Frederick Illingworth (24 September 1844 – 8 September 1908),Australian politician, was a Member of Parliament in two Australian states, and a government minister in Western Australia. As a financier of land speculation in Victoria in the 1880s, he was heavily involved in the Victorian land boom.

Frederick Illingworth was born in Little Horton now part of Bradford, West Yorkshire on 24 September 1844. The son of a woolcomber, he emigrated to Victoria, Australia with his family at the age of four. As a young man he worked as an ironmonger at Brighton, Melbourne, and he later acquired pastoral land at Yalook. On 5 September 1867 he married Elizabeth Tarry, with whom he would have one son and one daughter. In the late 1870s he partnered with J. R. Hoskins to form an estate agent firm, but the business failed. In 1883 he returned to ironmongery, establishing an electroplating business in Melbourne.
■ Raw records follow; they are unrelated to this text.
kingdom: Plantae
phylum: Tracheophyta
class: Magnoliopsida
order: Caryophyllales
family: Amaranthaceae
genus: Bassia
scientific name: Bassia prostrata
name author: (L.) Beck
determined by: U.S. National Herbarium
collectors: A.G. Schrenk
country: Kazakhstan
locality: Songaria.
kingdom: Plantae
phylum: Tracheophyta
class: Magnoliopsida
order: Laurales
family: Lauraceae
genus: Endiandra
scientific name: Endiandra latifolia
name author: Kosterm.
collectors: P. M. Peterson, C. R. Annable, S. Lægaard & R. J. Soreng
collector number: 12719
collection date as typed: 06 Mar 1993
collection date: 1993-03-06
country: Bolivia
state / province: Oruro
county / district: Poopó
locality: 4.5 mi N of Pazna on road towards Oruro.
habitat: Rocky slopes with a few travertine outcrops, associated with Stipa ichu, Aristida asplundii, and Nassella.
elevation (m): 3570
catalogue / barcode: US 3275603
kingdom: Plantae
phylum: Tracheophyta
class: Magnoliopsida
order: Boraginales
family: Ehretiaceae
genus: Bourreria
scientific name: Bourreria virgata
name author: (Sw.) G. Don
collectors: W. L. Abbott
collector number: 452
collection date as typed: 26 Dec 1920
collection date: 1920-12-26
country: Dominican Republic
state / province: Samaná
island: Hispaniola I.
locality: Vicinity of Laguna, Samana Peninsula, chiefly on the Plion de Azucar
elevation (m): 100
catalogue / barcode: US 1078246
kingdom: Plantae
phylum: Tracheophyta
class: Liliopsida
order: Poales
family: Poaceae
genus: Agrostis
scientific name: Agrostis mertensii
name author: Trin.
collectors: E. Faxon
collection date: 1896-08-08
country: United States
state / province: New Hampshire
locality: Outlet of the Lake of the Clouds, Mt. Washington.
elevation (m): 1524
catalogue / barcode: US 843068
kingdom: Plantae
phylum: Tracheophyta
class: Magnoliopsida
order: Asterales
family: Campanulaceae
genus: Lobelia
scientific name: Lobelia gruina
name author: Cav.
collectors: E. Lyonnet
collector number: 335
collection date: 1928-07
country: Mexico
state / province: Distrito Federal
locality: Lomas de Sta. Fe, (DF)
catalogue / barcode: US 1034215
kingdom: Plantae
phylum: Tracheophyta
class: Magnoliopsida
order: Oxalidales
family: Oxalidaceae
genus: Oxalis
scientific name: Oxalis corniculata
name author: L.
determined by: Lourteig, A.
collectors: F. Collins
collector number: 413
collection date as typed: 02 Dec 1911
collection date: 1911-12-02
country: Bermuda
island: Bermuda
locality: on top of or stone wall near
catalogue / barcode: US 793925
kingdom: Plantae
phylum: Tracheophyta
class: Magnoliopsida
In 1888, Illingworth founded and became the major share holder in the Centennial Land Bank. This was a land bank formed to finance speculation on real estate during the Victorian land boom, an economic bubble that had begun in the early 1880s. The boom peaked around 1888, then crashed. Nearly every land company went into liquidation, and Illingworth was left with large debts. Despite having been elected to the Victorian Legislative Council for Northern Province in July 1889, Illingworth fled to Western Australia in 1890, and the following year his seat was declared vacant for non-attendance.